Our world, with its modern materialistic society has witnessed an erosion of ethics and morality in even those whom ordinary men and women would look up to – teachers, doctors, priests and professionals in different fields. With a few exceptions it seems that the majority in the society have been gripped with this ‘have more’ and ‘grab’ syndrome. Greed, a basic instinct, has overcome our concern for the common man. What happens to him is not our concern as long as I can serve myself, however unethically.
This behavior has been helped by the ‘next door neighbor’ attitude. If my neighbor has new furniture then I should have it too and so forth. In other words there is nothing like ‘enough’ when it comes to earning and owning possessions. Man has thus become a weakling and does not draw a line where he should stop. This is the only life, he thinks, and therefore he feels he must make the most of it. One forgets, in one’s happier (healthier and wealthier) days that the present life is but just one ‘bus stop’ in our long journey to the final destination.
The above situation is extended to the community, national and international level. The two great Wars fought within a space of less than twenty-five years and many more since then are yet to teach mankind, and especially the leaders, the need for peaceful co-existence. History and old prejudices rear their ugly heads from time to time in different corners of the world.

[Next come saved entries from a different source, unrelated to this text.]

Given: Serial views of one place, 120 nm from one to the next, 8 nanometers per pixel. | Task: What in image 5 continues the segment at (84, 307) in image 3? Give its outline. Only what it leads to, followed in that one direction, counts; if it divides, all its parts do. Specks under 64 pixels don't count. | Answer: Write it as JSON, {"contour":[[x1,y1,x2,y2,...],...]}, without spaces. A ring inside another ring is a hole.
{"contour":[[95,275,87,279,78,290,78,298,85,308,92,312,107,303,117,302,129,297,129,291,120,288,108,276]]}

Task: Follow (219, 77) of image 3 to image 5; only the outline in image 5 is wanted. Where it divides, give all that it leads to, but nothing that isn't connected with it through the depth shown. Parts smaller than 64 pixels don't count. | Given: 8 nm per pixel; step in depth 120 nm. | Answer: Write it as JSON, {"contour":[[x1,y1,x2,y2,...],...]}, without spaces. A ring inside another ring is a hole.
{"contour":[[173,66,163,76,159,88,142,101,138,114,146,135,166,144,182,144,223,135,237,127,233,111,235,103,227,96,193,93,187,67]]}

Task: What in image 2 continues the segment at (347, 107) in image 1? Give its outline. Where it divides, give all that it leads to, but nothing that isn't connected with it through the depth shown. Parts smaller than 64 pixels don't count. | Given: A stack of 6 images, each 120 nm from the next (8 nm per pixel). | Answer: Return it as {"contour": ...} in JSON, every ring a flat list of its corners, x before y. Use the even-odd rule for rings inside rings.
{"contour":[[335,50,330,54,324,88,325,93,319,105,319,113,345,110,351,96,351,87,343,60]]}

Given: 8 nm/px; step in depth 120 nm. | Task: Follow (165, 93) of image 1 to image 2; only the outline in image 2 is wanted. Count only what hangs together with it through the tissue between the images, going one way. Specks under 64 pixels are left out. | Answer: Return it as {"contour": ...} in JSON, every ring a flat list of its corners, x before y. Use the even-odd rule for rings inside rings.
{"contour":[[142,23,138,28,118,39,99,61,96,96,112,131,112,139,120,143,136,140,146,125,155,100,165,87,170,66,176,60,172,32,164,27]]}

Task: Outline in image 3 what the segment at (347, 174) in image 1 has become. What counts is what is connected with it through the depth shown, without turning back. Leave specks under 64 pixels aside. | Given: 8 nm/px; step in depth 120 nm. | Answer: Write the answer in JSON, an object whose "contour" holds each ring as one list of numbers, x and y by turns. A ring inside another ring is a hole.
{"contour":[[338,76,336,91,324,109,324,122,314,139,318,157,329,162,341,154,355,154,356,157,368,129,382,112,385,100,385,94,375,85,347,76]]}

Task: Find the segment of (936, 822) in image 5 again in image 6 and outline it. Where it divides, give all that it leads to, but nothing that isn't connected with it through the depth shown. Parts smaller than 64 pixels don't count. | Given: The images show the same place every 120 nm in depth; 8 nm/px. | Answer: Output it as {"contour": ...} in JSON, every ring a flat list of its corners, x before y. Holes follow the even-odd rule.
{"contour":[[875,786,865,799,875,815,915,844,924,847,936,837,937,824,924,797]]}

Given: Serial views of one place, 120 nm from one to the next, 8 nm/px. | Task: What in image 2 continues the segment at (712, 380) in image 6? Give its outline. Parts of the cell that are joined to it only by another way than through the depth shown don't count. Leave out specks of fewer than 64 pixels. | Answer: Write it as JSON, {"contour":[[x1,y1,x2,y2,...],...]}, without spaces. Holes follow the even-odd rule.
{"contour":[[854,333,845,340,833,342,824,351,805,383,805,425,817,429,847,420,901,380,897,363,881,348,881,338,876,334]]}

The leaders are drunk with power and instead of being tolerant of ethnic and religious differences in societies, they have played on the emotions of the helpless and innocent citizens to rise in the name of superiority of their own ethnic and religious groups to carve out bigger kingdoms for themselves. To ‘take’ and not ‘give’ is the order of the day. The presumptuous ethical behavior and upholding of democratic principles by self-appointed individuals, societies and nations is nothing but strengthening of one’s own position. The hypocrisy that is witnessed in all transactions does not go unnoticed even by the simplest and the lowliest citizen in any society. But he is helpless to do anything because he does not have the position to influence any decision. He is simply a spectator in the whole drama.
It pains one to see that even as we are now in the second decade of the 21st century mankind is sliding faster toward ignominy. The passions which were allowed to run amok in the former federation of Yugoslavia and Rwanda bears witness to the untold suffering of innocent citizens – especially the helpless women and children. The ‘democratic world’ has found it convenient, in the name of non-interference and letting the parties sort out their own problems, to stand by almost unconcerned. The sufferings, be these in Somalia, Sudan, or the drought-stricken regions of Africa one watches on the television has drawn tears from many eyes and makes one think about what is happening to this world. No man is an island to himself. We are all part of the big global village. What happens in one part of the world has an effect on the other part too. It has been said that even the plucking of a flower and the movement of a blade of grass on earth has its effects on the most distant star.
So the question remains:
‘What is the answer to planting of a ‘Golden Age’ in our modern society?’